My Rating: 2.5 hearts
Thoughts on the Novel: Cat Jordan’s The Leaving Season was a book I decided to read because I was in the mood for something predictable. And it was ... until an unexpected plot twist, which kind of ruined the rest of the story for me because it created unnecessary tension. (To be honest, even then there was hardly any drama since Nate is supposed to be a great guy.) I knew going into The Leaving Season that it would be cheesy, but I wish there was more to the plot than Meredith missing Nate and discovering that she’s wrong about Lee’s reputation. I didn’t feel like I got to really connect with the characters, and felt that Meredith’s relationship with Lee was more of a rebound situation than her actually falling in love with him.
The Leaving Season was released by HarperTeen on March 1, 2016.
In exchange for an honest review, this book was received from the publisher (Harpercollins) via Edelweiss.
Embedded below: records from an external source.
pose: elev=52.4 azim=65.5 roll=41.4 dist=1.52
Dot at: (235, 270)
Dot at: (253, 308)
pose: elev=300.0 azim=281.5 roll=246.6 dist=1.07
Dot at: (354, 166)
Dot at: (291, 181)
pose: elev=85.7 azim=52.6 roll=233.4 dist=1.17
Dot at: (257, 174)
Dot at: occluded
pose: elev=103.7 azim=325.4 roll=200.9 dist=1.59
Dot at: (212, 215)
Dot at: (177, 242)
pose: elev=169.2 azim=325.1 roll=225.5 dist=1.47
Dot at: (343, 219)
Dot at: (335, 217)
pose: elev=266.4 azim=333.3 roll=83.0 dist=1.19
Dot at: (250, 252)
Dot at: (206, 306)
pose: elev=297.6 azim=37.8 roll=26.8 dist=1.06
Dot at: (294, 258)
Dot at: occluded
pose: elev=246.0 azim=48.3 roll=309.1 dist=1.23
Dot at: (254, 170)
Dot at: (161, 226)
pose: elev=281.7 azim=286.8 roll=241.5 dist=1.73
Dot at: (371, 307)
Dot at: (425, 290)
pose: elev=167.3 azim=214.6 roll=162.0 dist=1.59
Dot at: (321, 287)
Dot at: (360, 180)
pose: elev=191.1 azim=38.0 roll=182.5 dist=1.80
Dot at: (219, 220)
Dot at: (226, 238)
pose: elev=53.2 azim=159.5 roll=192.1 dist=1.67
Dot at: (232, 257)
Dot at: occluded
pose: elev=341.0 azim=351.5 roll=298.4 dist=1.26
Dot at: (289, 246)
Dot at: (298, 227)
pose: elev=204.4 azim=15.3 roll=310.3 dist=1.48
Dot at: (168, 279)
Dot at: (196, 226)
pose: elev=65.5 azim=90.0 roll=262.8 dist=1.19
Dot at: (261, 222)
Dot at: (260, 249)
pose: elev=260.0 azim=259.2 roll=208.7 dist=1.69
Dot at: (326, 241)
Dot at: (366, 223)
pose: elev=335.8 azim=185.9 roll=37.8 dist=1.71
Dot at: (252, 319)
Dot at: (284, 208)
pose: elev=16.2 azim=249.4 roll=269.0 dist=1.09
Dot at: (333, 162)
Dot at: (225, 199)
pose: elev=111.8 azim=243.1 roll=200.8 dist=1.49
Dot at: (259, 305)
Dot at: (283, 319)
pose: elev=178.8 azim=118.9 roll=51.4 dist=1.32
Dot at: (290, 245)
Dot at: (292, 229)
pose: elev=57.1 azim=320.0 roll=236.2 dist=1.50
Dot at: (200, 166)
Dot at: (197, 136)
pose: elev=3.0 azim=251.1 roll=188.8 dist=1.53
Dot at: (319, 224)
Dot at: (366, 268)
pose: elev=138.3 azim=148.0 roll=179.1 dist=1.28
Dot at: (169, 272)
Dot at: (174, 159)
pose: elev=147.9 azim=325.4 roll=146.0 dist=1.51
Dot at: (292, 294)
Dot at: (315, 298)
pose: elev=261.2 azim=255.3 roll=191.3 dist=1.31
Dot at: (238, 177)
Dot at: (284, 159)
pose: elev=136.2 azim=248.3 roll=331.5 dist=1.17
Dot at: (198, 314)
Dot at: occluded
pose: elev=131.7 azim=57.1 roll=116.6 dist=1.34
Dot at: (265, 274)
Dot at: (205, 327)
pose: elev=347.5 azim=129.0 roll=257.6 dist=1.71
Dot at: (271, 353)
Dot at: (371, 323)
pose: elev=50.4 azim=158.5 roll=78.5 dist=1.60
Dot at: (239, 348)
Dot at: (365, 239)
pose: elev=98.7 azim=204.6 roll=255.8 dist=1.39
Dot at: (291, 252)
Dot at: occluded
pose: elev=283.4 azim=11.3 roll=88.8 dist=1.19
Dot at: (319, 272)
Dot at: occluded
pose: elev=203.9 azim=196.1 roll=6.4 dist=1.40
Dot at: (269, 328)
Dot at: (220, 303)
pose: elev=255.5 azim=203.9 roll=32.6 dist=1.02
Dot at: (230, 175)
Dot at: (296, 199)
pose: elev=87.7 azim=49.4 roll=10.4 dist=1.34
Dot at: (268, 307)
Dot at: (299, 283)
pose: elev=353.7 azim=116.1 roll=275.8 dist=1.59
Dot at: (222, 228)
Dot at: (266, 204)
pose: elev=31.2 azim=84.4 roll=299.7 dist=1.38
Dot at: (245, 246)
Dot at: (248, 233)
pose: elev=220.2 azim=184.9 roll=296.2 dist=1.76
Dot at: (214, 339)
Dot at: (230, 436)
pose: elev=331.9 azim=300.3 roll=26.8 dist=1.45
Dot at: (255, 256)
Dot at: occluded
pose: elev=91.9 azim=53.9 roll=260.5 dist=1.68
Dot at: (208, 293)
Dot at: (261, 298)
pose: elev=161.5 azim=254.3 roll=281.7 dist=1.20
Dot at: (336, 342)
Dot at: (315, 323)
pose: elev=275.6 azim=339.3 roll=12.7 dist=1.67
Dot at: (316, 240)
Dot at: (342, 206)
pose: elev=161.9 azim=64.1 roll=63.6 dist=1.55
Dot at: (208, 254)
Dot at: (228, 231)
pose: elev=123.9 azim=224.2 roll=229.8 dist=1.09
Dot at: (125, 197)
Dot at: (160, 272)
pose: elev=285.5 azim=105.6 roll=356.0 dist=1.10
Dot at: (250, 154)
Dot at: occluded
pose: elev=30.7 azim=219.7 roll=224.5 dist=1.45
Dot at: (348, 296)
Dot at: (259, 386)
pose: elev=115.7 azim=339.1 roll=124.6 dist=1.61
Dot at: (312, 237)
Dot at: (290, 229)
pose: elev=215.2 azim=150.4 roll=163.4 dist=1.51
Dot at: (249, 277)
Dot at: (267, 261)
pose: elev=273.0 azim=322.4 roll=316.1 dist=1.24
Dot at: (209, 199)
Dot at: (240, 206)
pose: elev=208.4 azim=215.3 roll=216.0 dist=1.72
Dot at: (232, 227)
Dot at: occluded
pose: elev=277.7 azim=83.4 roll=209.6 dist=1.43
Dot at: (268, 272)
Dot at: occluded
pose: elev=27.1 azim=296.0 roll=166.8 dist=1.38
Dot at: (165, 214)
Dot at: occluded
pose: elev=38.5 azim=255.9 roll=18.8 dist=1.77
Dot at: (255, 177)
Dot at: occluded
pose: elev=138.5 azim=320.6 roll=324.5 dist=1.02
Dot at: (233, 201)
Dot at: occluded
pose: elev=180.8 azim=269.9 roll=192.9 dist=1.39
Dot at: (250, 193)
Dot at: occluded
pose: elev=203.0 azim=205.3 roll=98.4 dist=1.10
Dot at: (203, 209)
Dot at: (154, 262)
From Goodreads: David Piper has always been an outsider. His parents think he's gay. The school bully thinks he's a freak. Only his two best friends know the real truth: David wants to be a girl.On the first day at his new school Leo Denton has one goal: to be invisible. Attracting the attention of the most beautiful girl in his class is definitely not part of that plan. When Leo stands up for David in a fight, an unlikely friendship forms. But things are about to get messy. Because at Eden Park School secrets have a funny habit of not staying secret for long, and soon everyone knows that Leo used to be a girl. As David prepares to come out to his family and transition into life as a girl and Leo wrestles with figuring out how to deal with people who try to define him through his history, they find in each other the friendship and support they need to navigate life as transgender teens as well as the courage to decide for themselves what normal really means.
My Rating: 2.5 hearts
Thoughts on the Novel: The Art of Being Normal by Lisa Williamson was a book that I wanted more from. For example, although it addresses the fact that transgendered teens are often bullied and are more likely to have mental health issues, I would have liked this to have been done more through showing than telling. As well, despite the book beginning with David wishing that he was a girl, David didn’t end up being as interesting a character as Leo, who appears to have a huge secret for at least half the book. Unfortunately, I knew what this secret was because of the summary on Goodreads so I was frustrated by how long the secret took to be revealed. Finally, I thought that some parts of the story were rushed (e.g. I personally didn’t feel that Leo and David were that close when the two decided to open up to each other) whereas other parts weren’t explored enough (e.g. we never find out Leo’s mother’s side of the story with regards to his dad and how her opening up to Leo then changes Leo’s relationship with her).
The Art of Being Normal will be released on May 31, 2016 by Farrar, Straus and Giroux.
In exchange for an honest review, this book was received from the publisher (Macmillan) via NetGalley.